- Task instructions: Report every line in the records below that holds the word "Dato".

====== Source data ======

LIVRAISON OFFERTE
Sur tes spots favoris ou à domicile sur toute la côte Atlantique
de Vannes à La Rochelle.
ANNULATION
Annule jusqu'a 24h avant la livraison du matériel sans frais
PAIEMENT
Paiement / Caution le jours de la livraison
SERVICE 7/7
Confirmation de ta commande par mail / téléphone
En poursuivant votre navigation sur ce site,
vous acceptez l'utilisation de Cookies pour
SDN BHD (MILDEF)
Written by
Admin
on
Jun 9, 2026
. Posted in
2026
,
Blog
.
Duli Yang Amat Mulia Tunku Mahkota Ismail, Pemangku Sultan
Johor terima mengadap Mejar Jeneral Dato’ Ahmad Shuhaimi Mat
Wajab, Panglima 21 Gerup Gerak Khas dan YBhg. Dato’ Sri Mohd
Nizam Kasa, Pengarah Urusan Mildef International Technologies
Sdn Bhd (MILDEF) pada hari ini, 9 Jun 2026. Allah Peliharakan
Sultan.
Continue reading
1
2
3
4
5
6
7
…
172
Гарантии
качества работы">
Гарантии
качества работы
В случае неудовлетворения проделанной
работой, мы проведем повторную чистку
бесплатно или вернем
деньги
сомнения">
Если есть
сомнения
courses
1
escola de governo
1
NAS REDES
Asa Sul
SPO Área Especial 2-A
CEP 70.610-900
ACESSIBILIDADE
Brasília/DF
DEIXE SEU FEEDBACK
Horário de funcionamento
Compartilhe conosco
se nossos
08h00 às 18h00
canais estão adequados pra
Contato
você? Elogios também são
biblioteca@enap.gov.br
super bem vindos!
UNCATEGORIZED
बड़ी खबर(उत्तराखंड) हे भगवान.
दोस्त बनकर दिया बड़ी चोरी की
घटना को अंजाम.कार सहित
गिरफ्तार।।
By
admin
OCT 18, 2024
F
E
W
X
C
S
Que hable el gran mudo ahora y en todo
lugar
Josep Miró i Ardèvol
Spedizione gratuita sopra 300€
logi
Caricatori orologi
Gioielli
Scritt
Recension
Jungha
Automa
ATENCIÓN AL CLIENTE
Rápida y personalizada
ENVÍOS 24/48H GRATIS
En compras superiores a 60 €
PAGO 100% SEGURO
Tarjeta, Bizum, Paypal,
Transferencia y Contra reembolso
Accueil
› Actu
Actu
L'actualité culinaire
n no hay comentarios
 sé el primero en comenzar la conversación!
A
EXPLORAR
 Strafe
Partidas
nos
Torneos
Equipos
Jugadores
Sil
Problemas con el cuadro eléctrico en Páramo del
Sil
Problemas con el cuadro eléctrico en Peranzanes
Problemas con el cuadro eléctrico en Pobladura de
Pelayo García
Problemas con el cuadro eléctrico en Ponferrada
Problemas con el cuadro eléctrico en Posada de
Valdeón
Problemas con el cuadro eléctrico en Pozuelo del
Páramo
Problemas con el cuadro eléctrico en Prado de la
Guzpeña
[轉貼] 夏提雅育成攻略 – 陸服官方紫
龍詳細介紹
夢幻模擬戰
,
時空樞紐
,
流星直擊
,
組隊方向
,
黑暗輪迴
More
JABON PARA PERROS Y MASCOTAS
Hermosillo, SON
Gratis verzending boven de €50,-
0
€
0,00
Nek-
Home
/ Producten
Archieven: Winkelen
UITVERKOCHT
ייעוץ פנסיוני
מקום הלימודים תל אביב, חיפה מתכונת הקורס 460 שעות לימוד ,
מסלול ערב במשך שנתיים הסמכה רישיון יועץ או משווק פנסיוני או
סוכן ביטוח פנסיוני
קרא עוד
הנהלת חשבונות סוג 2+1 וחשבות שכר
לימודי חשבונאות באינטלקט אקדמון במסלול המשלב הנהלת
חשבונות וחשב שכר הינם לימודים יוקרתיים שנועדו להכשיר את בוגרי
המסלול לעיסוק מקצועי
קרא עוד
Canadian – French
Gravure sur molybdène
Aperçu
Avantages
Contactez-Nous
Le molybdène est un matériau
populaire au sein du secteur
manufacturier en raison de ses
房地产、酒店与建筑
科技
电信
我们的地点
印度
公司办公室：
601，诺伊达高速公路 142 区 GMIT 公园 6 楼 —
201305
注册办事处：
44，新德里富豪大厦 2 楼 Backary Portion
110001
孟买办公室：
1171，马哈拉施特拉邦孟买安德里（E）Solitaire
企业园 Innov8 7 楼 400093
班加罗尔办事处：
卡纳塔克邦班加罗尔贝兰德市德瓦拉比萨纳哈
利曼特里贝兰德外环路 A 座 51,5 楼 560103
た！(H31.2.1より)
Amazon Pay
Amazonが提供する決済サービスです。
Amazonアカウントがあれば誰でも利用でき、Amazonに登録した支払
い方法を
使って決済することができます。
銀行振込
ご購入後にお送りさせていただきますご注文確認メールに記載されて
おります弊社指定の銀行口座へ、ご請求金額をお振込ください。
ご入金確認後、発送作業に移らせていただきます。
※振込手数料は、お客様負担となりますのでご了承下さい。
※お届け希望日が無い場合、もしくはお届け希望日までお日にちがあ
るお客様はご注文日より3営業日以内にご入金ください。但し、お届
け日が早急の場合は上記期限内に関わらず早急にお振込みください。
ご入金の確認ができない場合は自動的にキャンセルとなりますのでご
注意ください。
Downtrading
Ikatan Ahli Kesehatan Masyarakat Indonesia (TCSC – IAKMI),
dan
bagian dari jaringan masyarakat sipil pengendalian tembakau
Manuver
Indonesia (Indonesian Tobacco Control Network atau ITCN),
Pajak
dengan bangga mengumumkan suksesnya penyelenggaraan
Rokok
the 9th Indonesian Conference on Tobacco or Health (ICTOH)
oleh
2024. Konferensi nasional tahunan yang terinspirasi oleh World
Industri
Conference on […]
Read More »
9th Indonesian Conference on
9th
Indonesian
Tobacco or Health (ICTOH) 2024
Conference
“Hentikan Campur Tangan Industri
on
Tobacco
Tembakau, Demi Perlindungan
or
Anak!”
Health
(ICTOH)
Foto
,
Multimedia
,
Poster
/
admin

======

- Answer below:
Johor terima mengadap Mejar Jeneral Dato’ Ahmad Shuhaimi Mat
Wajab, Panglima 21 Gerup Gerak Khas dan YBhg. Dato’ Sri Mohd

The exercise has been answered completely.